Across the years, Guantánamo held about 780 prisoners. In October 2004, when the sprawling detention center complex held about 550 captives, it had a total of 2,300 guards and other staff, according to Southcom figures obtained by the Miami Herald through a Freedom of Information Act lawsuit. War court hearings were underway at the time, although the CIA’s so-called high-value detainees were held elsewhere, in secret overseas prisons called the Black Sites.
By July 4, 2006, with the war court closed as unconstitutional, the Pentagon housed about 450 war-on-terror captives there and the staff dipped to 1,715 troops and contractors, according to the figures obtained through FOIA.
The admiral was not asked about and made no reference to the possible release of a Saudi terrorist who is segregated from the others.

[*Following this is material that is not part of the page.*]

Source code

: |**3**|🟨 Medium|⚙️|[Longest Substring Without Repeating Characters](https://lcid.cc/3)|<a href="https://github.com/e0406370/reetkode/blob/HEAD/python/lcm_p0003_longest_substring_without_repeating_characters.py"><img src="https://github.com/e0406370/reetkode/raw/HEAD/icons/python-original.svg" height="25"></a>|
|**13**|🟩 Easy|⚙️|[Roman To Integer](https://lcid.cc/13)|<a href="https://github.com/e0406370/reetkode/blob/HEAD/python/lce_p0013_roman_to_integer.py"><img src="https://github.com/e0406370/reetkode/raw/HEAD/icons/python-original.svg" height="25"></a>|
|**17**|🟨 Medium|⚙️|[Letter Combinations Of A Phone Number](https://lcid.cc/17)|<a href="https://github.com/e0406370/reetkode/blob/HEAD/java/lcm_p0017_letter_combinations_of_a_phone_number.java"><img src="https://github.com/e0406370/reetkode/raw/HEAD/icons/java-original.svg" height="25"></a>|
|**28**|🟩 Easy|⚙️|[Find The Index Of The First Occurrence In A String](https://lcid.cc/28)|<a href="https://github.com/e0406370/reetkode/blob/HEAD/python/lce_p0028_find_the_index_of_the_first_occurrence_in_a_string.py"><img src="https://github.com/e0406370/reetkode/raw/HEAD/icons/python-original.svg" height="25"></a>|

Ahmed al Darbi pleaded guilty to war crimes charges in 2014 and turned prosecution witness in exchange for his Feb. 20, 2018, reparation, which has not happened. The Pentagon blames a hitch in negotiating Saudi assurances.
The prison was opened in January 2002 to hold suspected Taliban and al-Qaida prisoners. Now, with a focus of U.S. anti-terror activities overseas on the Islamic State group, ISIS, administration lawyers have been debating whether Congress’ post-Sept. 11, 2001, Authorization for the Use of Military Force would cover ISIS prisoners or a new congressional authorization would be required.
Tidd made clear that he has no say on what captives get sent to Guantánamo. “We just are prepared to receive anyone that is ordered our way,” he said.
Here was what Department of Defense spokeswoman Heather Babb had to say Tuesday, March 6, 2018, on the promised but missed Feb. 20, 2018, transfer of Saudi captive Ahmed al Darbi:
“Al Darbi’s plea agreement stipulated his transfer would occur after serving four years in U.S. custody. Feb. 20 marked four years since he signed the agreement. We await assurances from the Saudi Arabian government to move forward on al Darbi’s departure. This is not a unilateral decision and the process requires input and support from our Saudi partners. We are making every effort to complete this transfer. Al Darbi will remain at Guantanamo until all transfer details are concluded. Thus far, al Darbi has complied with all terms of his plea agreement.”